Monday, June 6

profil KH. Muhammad Nawawi Mojokerto (1886-1946)


Kiyai Haji Muhammad Nawawi adalahpendiri dan pengasuh pesantren Mangun Rejo, jagalan, Kota Mojokerto, Jawa Timur. Salah seorang perintis berdirinya Nahdlatu Ulama (Nu) di Mojokerto ini juga dikenal sebagai pejuang kemerdekaan Indonesia sewaktu menjadi komandan Laskar Sabilillah dan Hizbullah. Kiyai Nawawi lahir pada tahun 1886 di Dukuh lespadangan Desa Terusan, kecamatan gedeg, kabupaten Mojokerto sebagai putra pasangan Munadi dan siti Khalimah.

Ayahnya adalah seorang tukang yang sangat hormat kepada ulama. Kalau ada ulama yang membutuhkan jasa dan tenaganya, Munadi tidak meminta ongkos,tapi hanya minta dido'akan supaya kelak mempunyai keturunan yang sholeh dan sholihah, yang kelak menjadi orang alim dan intelektual yang mengabdi kepada agama dan bangsa.

Pada usia kanak-kanak, Kiyai Nawawi mendapat pendidikan ilmu tauhid dari ayahnya sendiri. Begitu memasuki usia sekitar tujuh tahunan, beliau dimasukan sekolah HIS-P (Hollandsch Inlandsche School Partikelir setungkat Sekolah Dasar) yang dikelola pihak swasta.

Lulus dari HIS-P, beliau diantar ayahnya ke jombang untuk nyantri dan berguru pada Syaikhuna KH. Hasyim Asy'ari di pondok pesantren tebuireng. Ada sebuah pesan dari ayahnha yang beliau ingat ketika melangkah memasuki gerbang pondok tebuireng: "Jadikan hidupmu berguna bagi agama dan bangsa." pesan ayahnya ini betul-betul membekas dalam diri beliau, hingga dewasa.

* SOAL YANG DIBERIKAN
Jelaskan, berdasarkan cuplikan dokumen tentang KH. Muhammad Nawawi, mengapa Munadi tidak meminta ongkos ketika ada ulama yang membutuhkan jasa dan tenaganya.

* INFORMASI YANG DIBERIKAN

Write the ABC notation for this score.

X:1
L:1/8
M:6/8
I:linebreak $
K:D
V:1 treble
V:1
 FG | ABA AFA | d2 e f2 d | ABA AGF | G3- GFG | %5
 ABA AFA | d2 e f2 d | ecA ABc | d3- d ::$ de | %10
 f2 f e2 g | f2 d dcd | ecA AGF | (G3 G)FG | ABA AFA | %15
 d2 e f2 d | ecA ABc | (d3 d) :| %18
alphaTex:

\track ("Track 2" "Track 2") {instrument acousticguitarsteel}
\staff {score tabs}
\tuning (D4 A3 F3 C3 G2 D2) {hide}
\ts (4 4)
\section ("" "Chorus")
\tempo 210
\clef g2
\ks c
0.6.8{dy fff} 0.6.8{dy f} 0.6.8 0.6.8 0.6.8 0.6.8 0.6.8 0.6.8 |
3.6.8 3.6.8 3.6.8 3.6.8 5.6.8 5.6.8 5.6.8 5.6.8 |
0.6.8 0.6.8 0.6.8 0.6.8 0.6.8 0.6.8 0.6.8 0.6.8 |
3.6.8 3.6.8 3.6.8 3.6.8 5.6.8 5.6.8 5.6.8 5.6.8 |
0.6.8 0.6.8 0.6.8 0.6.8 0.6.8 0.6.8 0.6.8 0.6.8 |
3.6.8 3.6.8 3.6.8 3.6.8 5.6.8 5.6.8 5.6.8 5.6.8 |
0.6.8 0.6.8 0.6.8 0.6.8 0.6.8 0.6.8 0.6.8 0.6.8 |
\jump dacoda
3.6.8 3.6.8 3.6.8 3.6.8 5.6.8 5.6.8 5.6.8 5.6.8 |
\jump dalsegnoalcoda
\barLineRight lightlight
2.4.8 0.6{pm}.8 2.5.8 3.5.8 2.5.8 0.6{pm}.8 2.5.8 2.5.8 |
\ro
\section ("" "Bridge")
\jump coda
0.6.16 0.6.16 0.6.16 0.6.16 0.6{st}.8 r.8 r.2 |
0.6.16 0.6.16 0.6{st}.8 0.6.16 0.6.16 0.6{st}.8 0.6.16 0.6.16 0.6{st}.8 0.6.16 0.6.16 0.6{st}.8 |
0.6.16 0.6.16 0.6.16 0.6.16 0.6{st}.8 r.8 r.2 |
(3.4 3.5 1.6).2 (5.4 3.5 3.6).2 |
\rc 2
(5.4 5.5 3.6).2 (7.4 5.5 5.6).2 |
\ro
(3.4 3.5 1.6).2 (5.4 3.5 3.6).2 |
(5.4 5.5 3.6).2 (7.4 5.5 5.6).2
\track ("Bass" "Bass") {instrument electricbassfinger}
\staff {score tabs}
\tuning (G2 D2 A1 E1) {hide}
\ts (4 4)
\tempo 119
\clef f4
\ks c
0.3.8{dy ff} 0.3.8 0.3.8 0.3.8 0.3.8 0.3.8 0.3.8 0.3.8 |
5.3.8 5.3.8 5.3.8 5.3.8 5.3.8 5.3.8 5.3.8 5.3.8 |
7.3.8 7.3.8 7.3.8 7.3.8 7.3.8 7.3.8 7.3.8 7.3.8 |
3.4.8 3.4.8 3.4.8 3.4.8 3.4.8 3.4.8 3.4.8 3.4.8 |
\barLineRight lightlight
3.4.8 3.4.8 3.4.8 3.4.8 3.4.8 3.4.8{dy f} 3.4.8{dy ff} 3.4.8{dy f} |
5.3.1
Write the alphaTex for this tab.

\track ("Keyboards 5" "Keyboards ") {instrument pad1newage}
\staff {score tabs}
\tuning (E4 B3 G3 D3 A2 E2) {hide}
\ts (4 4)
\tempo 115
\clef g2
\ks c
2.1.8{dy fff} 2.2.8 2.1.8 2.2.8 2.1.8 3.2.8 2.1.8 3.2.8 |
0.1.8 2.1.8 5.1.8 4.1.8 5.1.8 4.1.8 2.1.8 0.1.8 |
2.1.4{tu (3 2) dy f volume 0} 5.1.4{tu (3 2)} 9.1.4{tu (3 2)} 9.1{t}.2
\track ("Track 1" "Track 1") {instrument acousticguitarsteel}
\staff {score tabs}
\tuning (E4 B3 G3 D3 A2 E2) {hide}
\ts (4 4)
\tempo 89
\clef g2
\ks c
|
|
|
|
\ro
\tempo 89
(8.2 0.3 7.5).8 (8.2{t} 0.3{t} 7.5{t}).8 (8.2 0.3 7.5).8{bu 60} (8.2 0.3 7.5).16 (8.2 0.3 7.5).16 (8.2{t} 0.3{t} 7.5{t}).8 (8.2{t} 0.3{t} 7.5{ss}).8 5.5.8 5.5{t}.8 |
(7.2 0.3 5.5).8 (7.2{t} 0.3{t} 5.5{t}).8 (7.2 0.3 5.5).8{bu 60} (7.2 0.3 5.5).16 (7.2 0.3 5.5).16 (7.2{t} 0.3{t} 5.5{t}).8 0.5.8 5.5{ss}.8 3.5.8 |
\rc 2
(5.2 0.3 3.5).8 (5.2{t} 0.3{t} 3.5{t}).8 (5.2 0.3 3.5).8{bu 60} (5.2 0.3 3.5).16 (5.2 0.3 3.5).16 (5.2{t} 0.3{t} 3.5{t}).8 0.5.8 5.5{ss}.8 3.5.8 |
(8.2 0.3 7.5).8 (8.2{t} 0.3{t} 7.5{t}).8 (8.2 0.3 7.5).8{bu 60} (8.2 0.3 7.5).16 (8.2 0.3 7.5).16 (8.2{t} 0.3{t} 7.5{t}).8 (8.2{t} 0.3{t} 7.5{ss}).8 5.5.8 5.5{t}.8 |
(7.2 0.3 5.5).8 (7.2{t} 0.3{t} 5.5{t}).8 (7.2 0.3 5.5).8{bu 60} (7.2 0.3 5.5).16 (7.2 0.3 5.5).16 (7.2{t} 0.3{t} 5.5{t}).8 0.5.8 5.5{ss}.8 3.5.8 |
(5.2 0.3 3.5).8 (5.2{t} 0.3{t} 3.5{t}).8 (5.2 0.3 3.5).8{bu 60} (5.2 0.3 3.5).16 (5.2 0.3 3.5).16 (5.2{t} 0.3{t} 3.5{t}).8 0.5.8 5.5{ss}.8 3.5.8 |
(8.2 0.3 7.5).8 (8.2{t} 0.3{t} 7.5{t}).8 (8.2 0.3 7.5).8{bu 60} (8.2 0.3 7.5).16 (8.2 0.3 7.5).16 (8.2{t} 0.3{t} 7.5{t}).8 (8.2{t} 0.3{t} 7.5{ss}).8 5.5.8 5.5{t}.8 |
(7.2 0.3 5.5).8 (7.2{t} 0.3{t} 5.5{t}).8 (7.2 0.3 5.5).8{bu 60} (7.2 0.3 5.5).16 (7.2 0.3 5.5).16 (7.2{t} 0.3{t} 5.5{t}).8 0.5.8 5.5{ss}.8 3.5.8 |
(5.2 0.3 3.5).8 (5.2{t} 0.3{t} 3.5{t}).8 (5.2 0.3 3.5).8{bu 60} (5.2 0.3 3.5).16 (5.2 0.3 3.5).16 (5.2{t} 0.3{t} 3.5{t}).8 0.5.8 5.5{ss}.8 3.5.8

* JAWABAN
Munadi adalah seorang tukang yang sangat hormat kepada ulama. Sebagai ganti ongkos, ia hanya meminta didoakan agar kelak mempunyai keturunan yang sholeh dan sholihah, yang menjadi orang alim dan intelektual yang mengabdi kepada agama dan bangsa.